La Chope, c’était l’art et « Lamagnère »
Jean-Claude Lamagnère vient de tirer sa révérence, à l’âge de 87 ans. À Rennes, son nom claquait comme un souvenir joyeux. Il renvoyait à une époque où l’on sortait tard, où l’on riait fort et où les artistes étaient à la table du peuple, un verre à la main. Avec son frère, il a dirigé La Chope, institution rennaise du centre-ville, où le Tout-Rennes venait s’encanailler jusque tard dans la nuit, manger des choucroutes et déchiffrer des contrepèteries.
Fils de restaurateurs, Jean-Claude reprend en 1962 l’affaire familiale. Il la transforme. Il y ajoute de la cuisine (sole meunière, escargots, cuisses de grenouilles)… et du panache. Très vite, La Chope devient le QG des artistes en tournée, des comédiens, des chanteurs, des esprits libres. Trenet, Ferré, Brassens, Barbara, Depardieu, Bardot, Renaud, Higelin, Muriel Robin, Amélie Nothomb, Jean d’Ormesson… la liste est longue, comme en témoignent encore les photos sur les murs. Même Claude François y provoqua une mini-émeute de fans rue de la Chalotais.
Mais derrière cette vitrine de célébrités, il y avait un homme. Jean-Claude Lamagnère, personnage haut en couleur, drôle, généreux et curieux. Un vrai titi rennais, comme on n’en fait plus. Il savait accueillir, écouter, provoquer la rencontre. Il insufflait à son établissement une âme. À La Chope, on refaisait le monde, en mangeant des œufs mayo et en buvant jusqu’à pas d’heure. Bien avant que les bouillons ne pullulent dans notre belle ville.
C’ÉTAIT UN HOMME SOLAIRE, UN GRAND MONSIEUR », CONFIE DAVID, UN PROCHE.

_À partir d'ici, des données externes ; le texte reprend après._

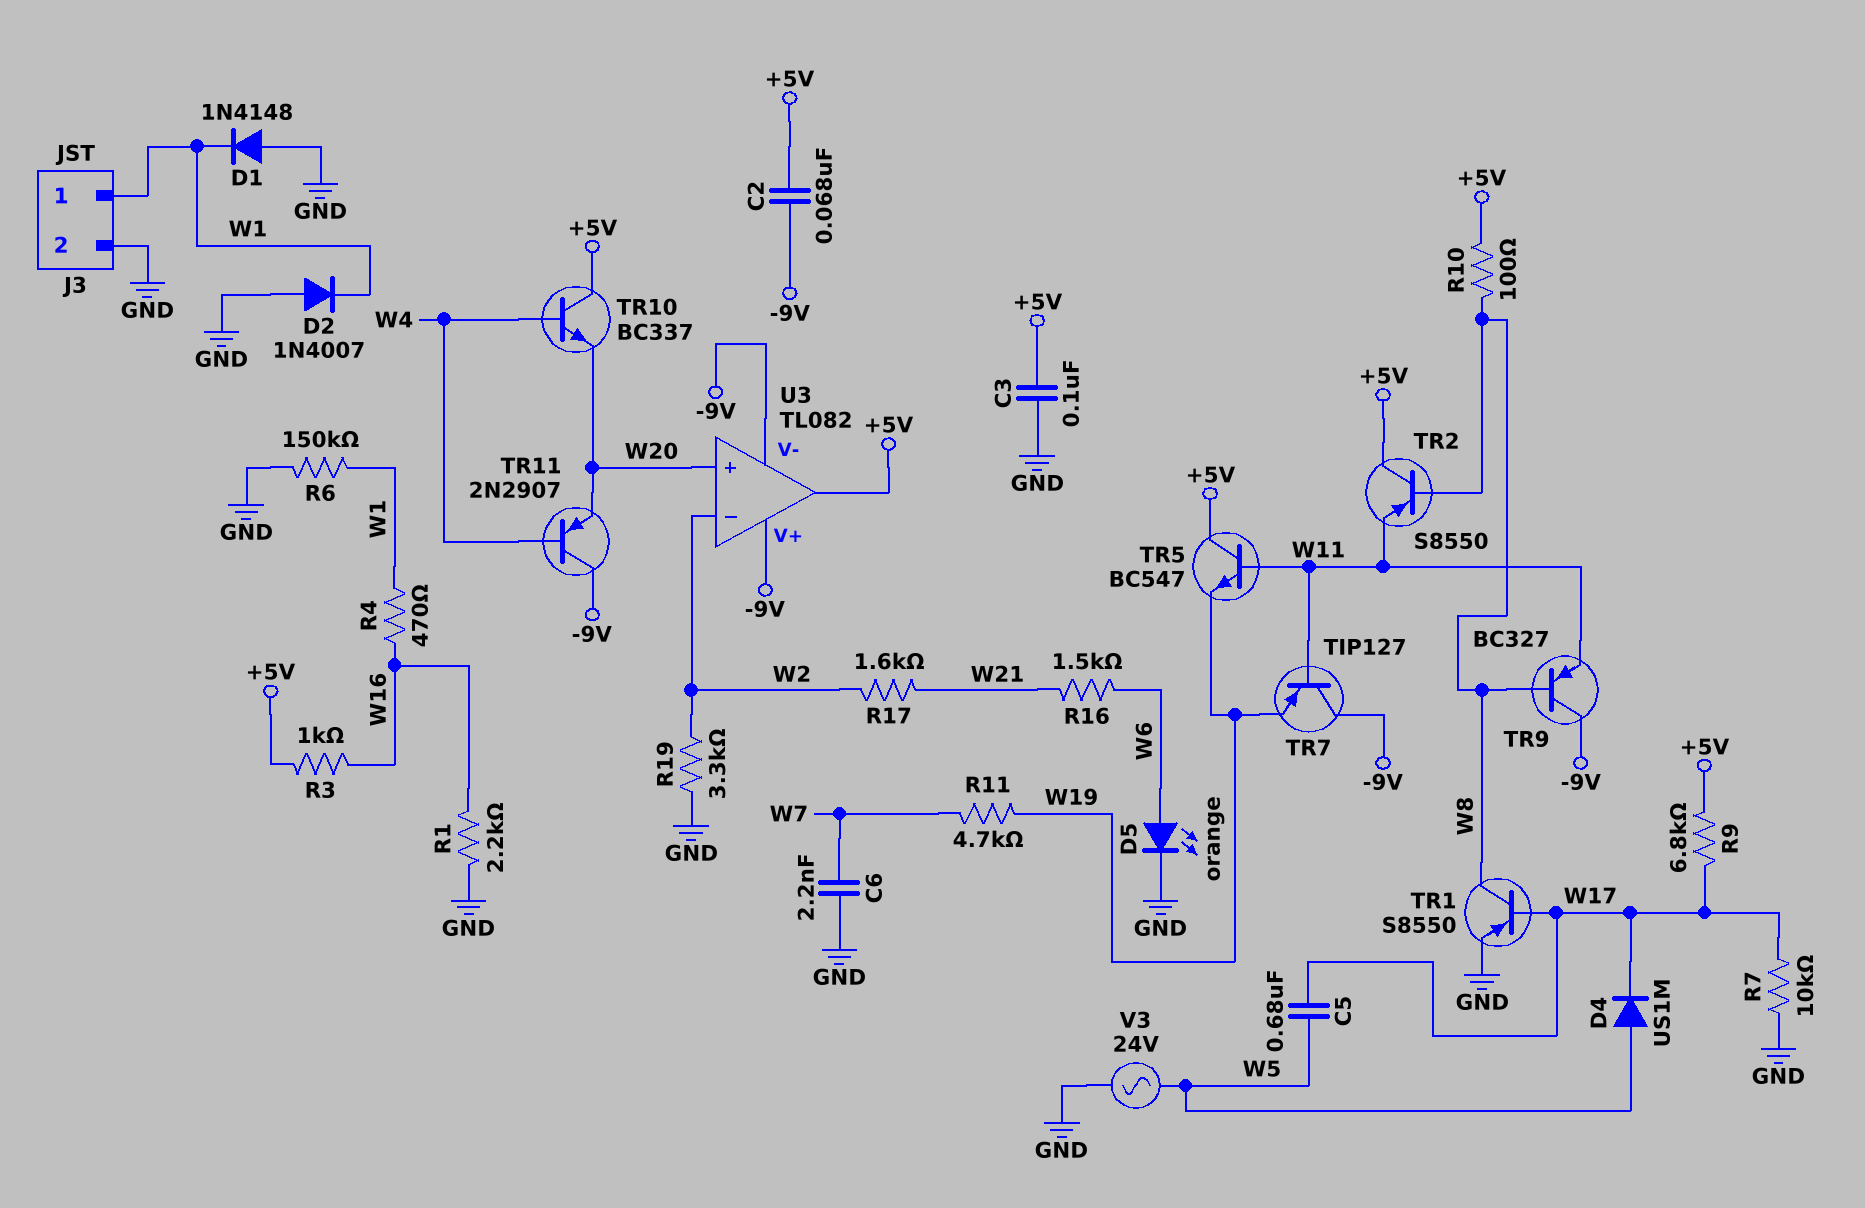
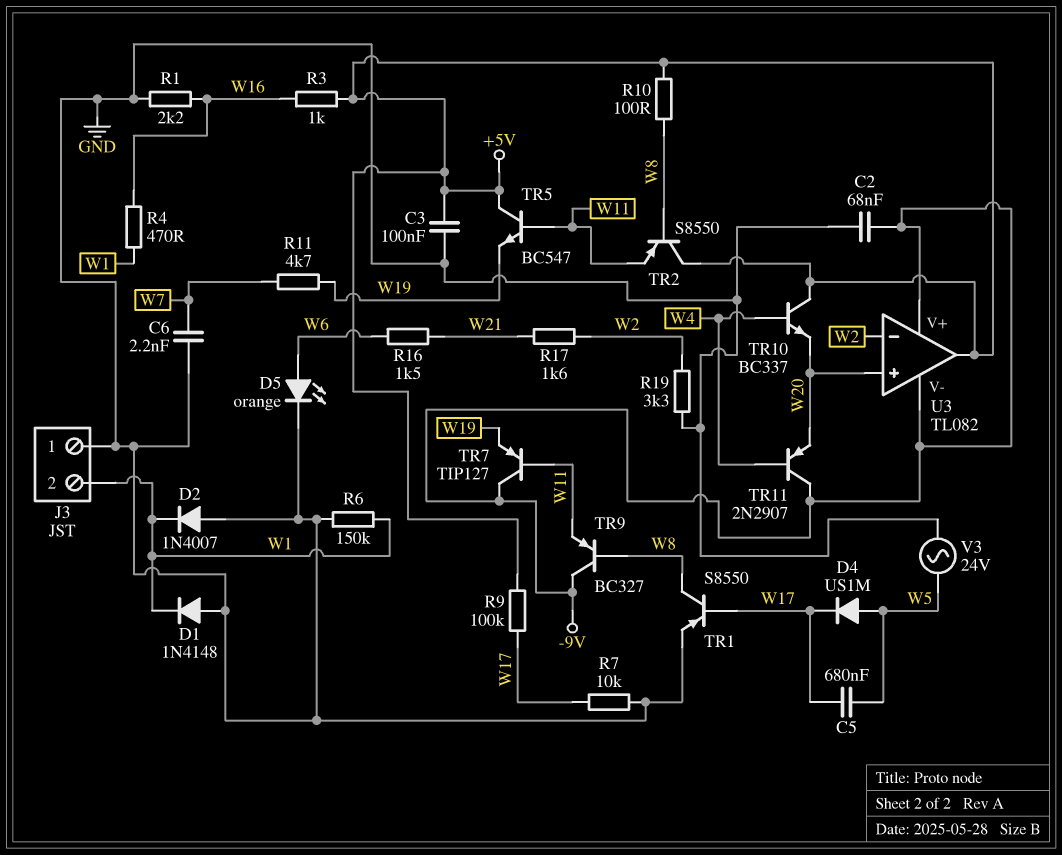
C2: 68nF (+5V, -9V) -> 68nF (-9V, GND)
J3 pin 1: W1 -> GND
J3 pin 2: GND -> W1
R9: 6.8k (+5V, W17) -> 100k (+5V, W17)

Dans son établissement, les lycéens remettaient leur Goncourt, sous l’œil des caméras du monde entier, de France et de Navarre. Ils modernisaient la culture. Ils en faisaient une réalité vivante, loin des pédants, des coteries et des cultureux. Pour toutes ces raisons, Jean-Claude Lamagnère laisse un grand vide dans le cœur des Rennais, et dans la mémoire d’une ville. Place à une autre génération, qui — espérons-le — n’oubliera pas de choquer ses verres au nom des glorieux anciens. Paix à ton âme, Jean-Claude.